• _Work item_
For each line below that contains the word "Kaldi", return that line.
*** Opening Input for this task ***
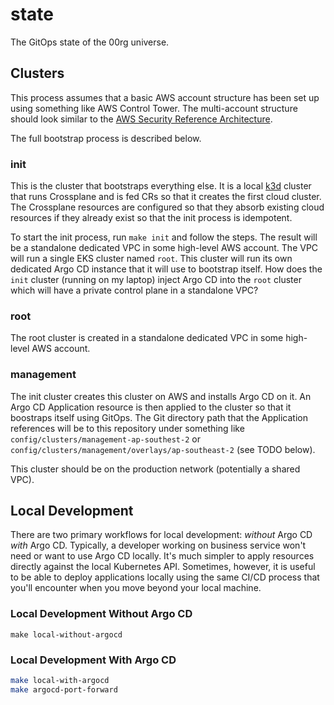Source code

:* state

The GitOps state of the 00rg universe.

** Clusters
This process assumes that a basic AWS account structure has been set up using something like AWS Control Tower. The multi-account structure should look similar to the [[https://aws.amazon.com/blogs/security/update-of-aws-security-reference-architecture-is-now-available/][AWS Security Reference Architecture]].

The full bootstrap process is described below.

*** init
This is the cluster that bootstraps everything else. It is a local [[https://k3d.io][k3d]] cluster that runs Crossplane and is fed CRs so that it creates the first cloud cluster. The Crossplane resources are configured so that they absorb existing cloud resources if they already exist so that the init process is idempotent.

To start the init process, run =make init= and follow the steps. The result will be a standalone dedicated VPC in some high-level AWS account. The VPC will run a single EKS cluster named =root=. This cluster will run its own dedicated Argo CD instance that it will use to bootstrap itself. How does the =init= cluster (running on my laptop) inject Argo CD into the =root= cluster which will have a private control plane in a standalone VPC?

*** root
The root cluster is created in a standalone dedicated VPC in some high-level AWS account.
*** management
The init cluster creates this cluster on AWS and installs Argo CD on it. An Argo CD Application resource is then applied to the cluster so that it boostraps itself using GitOps. The Git directory path that the Application references will be to this repository under something like =config/clusters/management-ap-southest-2= or =config/clusters/management/overlays/ap-southeast-2= (see TODO below).

This cluster should be on the production network (potentially a shared VPC).

** Local Development
There are two primary workflows for local development: /without/ Argo CD /with/ Argo CD. Typically, a developer working on business service won't need or want to use Argo CD locally. It's much simpler to apply resources directly against the local Kubernetes API. Sometimes, however, it is useful to be able to deploy applications locally using the same CI/CD process that you'll encounter when you move beyond your local machine.

*** Local Development Without Argo CD

#+begin_src
  make local-without-argocd
#+end_src

*** Local Development With Argo CD

#+begin_src bash
  make local-with-argocd
  make argocd-port-forward
#+end_src
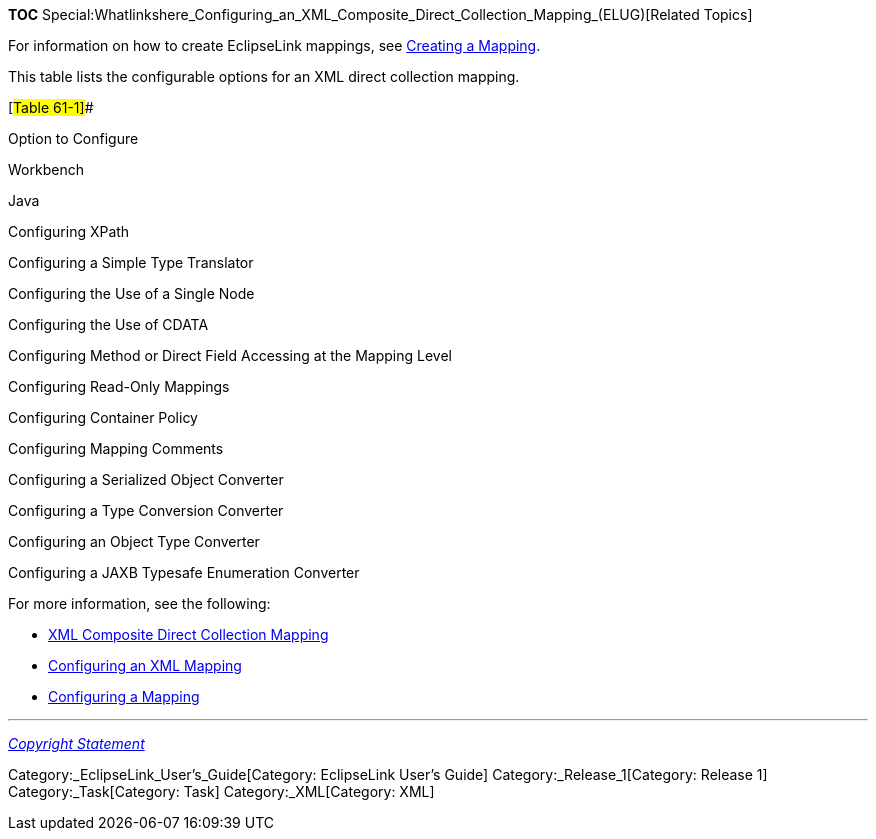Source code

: *TOC*
Special:Whatlinkshere_Configuring_an_XML_Composite_Direct_Collection_Mapping_(ELUG)[Related
Topics]

For information on how to create EclipseLink mappings, see
link:Creating%20a%20Mapping%20(ELUG)[Creating a Mapping].

This table lists the configurable options for an XML direct collection
mapping.

[#Table 61-1]##

Option to Configure

Workbench

Java

Configuring XPath

Configuring a Simple Type Translator

Configuring the Use of a Single Node

Configuring the Use of CDATA

Configuring Method or Direct Field Accessing at the Mapping Level

Configuring Read-Only Mappings

Configuring Container Policy

Configuring Mapping Comments

Configuring a Serialized Object Converter

Configuring a Type Conversion Converter

Configuring an Object Type Converter

Configuring a JAXB Typesafe Enumeration Converter

For more information, see the following:

* link:Introduction%20to%20XML%20Mappings%20(ELUG)#XML_Composite_Direct_Collection_Mapping[XML
Composite Direct Collection Mapping]
* link:Configuring%20an%20XML%20Mapping%20(ELUG)[Configuring an XML
Mapping]
* link:Configuring%20a%20Mapping%20(ELUG)[Configuring a Mapping]

'''''

_link:EclipseLink_User's_Guide_Copyright_Statement[Copyright Statement]_

Category:_EclipseLink_User's_Guide[Category: EclipseLink User’s Guide]
Category:_Release_1[Category: Release 1] Category:_Task[Category: Task]
Category:_XML[Category: XML]
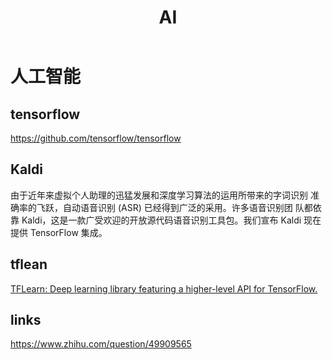 #+TITLE: AI

* 人工智能
** tensorflow
  https://github.com/tensorflow/tensorflow
** Kaldi
  由于近年来虚拟个人助理的迅猛发展和深度学习算法的运用所带来的字词识别
  准确率的飞跃，自动语音识别 (ASR) 已经得到广泛的采用。许多语音识别团
  队都依靠 Kaldi，这是一款广受欢迎的开放源代码语音识别工具包。我们宣布
  Kaldi 现在提供 TensorFlow 集成。
** tflean
   [[http://tflearn.org/][TFLearn: Deep learning library featuring a higher-level API for TensorFlow.]]
** links
   https://www.zhihu.com/question/49909565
*** Closing Input for this task ***
• _Solution to this task_
** Kaldi
  队都依靠 Kaldi，这是一款广受欢迎的开放源代码语音识别工具包。我们宣布
  Kaldi 现在提供 TensorFlow 集成。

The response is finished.